• **Passage shown**
****************
# Re-shelling my R32 GTR



## Madden (Nov 14, 2004)

Im in the process of re-shelling my GTR after recieving my free shell from jellgtr. Cant say thanks enougth.  

Im doing all of this due to the fact that my current gtr is tatty and the back end is bent and will cost £1000's to fix.

I have been tracking down all the original panels as the car is a non standard white. It has a bit of a pearl flip in it. I have the bumpers,boot lid and have sorted out the rear lights and in the process of sorting out the wings,bonnet and grill which are with a GTR member in Ireland.

So far i have have given her a good wash, turned it into a rolling shell (thanks to Abbey for the loan off parts), put the rear bumper and boot lid on and sorted out the wiring looms.

While the engine is out i might rebuild it again adding uprated conrods, sump baffle and cams but not sure yet. I will be replacing most of the seals as they have started to leak.

Here are a few pics

I have just placed the front bumper on to stop it from getting any more damaged.















































I will keep updating the thread as i carry on


----------



## lightspeed (Jul 11, 2002)

Someone's going to be a busy boy!!! Welcome to the r32 rebuild club!

Best of luck with it all - looking forward to the pics of progress.


----------



## Madden (Nov 14, 2004)

You cant still be building yours?

It been ages since you started it.


----------



## Snowfiend (Jul 11, 2006)

Bloody hell Jamie...that looks like ALOT of work mate !

Fair play tho


----------



## blue32 (Jan 3, 2007)

good luck with the car, are you just taking what you need out of your current car then?


----------



## Madden (Nov 14, 2004)

Yea i have everything i need in my car. Just need to swap over my panels with the member in Ireland and i will have all the body work done.

Just got a new carpet today so that i can start putting the interior back in without having to strip my car completly at the moment.

But today my rear number plate went missing somewhere between mine and Hitchin and i cant be assed to replace it. So i will be taking my GTR over to my parents to start the full strip down tomorrow.


----------



## Shakkagts-t (Apr 19, 2007)

Wow thats some build up job m8! Good luck with it!


----------



## Madden (Nov 14, 2004)

Did you get you electrical fault sorted?


----------



## steven_c (Oct 17, 2007)

mate i thought i was going to do alot!!!!! best of luck mate..


----------



## LiamGTR (Nov 26, 2006)

I hate seeing such a beaut in such a state  (althought I probbaly guess you know what your doing)

Good luck!


----------



## Pikey (Feb 19, 2004)

What that needs is to be stripped even further, caged, and turned into a track car :smokin:


----------



## Ian C (Jun 3, 2003)

I'd advise that you invest in a couple of rolls of foam tape.
Use it between any wiring looms and trim panels, also between pieces of trim themselves etc.
This will mean when it's all back together it should be pretty rattle free - something most of us can't boast sadly!
****************
• **What you need to do**
Answer these questions using the thread on re-shelling an R32 GTR.
(a) According to Madden's opening post, what is wrong with the back end of the current GTR?
(b) What did Madden buy so that work on the interior could begin?
(c) What does Ian C advise placing between wiring looms and trim panels?

• **Dataset excerpts**
****************
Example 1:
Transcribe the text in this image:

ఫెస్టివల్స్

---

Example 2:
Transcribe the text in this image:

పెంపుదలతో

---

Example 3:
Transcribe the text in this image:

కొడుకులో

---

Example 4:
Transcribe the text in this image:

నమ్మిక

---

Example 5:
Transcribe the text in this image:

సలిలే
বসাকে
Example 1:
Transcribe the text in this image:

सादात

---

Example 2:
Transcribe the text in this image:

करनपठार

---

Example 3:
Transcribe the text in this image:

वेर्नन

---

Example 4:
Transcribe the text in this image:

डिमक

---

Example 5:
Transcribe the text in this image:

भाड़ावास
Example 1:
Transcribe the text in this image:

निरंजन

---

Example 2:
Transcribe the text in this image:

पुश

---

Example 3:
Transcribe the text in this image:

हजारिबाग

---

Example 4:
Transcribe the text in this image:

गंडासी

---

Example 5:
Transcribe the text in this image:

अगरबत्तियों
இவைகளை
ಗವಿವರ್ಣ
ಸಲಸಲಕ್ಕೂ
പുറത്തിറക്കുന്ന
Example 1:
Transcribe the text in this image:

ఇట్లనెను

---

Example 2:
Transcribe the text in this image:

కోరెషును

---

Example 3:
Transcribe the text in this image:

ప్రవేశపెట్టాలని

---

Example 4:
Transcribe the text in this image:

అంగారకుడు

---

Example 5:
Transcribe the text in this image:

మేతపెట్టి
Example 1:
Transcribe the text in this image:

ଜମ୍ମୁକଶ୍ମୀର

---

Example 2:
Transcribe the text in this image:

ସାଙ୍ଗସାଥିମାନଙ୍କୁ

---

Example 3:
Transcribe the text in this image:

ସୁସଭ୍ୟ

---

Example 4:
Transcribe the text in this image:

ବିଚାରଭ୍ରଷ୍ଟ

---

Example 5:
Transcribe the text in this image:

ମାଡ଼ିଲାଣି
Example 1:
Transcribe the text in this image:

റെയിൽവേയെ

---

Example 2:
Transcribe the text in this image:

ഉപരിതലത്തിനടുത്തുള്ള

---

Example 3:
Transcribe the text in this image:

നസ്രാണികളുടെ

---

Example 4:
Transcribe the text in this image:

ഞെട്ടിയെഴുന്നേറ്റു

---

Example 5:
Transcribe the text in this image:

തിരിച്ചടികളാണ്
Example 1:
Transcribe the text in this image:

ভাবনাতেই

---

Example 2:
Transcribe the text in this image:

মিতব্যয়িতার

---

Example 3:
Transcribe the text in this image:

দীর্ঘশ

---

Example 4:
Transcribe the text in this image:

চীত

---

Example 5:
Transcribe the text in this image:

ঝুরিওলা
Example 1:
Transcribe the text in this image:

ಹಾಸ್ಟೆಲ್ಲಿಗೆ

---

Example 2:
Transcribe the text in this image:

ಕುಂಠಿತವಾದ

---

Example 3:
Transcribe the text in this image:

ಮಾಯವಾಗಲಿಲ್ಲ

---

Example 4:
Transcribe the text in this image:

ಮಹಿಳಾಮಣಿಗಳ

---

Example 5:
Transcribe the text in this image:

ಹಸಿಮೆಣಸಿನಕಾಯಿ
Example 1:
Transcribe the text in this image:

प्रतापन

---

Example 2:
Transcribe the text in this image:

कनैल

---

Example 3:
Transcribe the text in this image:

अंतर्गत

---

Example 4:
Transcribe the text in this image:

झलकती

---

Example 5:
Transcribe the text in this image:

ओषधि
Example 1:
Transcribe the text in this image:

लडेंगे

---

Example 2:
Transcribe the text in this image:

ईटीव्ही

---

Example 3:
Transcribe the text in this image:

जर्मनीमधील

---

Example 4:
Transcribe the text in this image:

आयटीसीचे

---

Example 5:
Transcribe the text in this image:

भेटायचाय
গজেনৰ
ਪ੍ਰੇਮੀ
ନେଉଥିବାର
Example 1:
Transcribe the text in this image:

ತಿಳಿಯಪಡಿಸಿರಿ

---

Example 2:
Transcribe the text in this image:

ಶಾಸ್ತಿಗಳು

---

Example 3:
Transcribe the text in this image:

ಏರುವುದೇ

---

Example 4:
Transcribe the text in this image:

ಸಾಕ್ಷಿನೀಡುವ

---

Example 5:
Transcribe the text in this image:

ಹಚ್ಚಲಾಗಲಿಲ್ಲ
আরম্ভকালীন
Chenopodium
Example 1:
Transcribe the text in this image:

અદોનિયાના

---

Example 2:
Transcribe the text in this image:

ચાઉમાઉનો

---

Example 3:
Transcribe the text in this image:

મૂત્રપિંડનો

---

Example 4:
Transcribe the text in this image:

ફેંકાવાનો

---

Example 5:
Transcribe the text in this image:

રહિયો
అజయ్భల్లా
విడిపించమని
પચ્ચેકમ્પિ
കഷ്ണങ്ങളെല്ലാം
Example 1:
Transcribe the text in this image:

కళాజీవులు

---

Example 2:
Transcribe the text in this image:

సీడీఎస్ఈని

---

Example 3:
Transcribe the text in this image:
****************
• **Written solution**
(a) The back end is bent and will cost thousands of pounds to fix.
(b) A new carpet.
(c) Foam tape.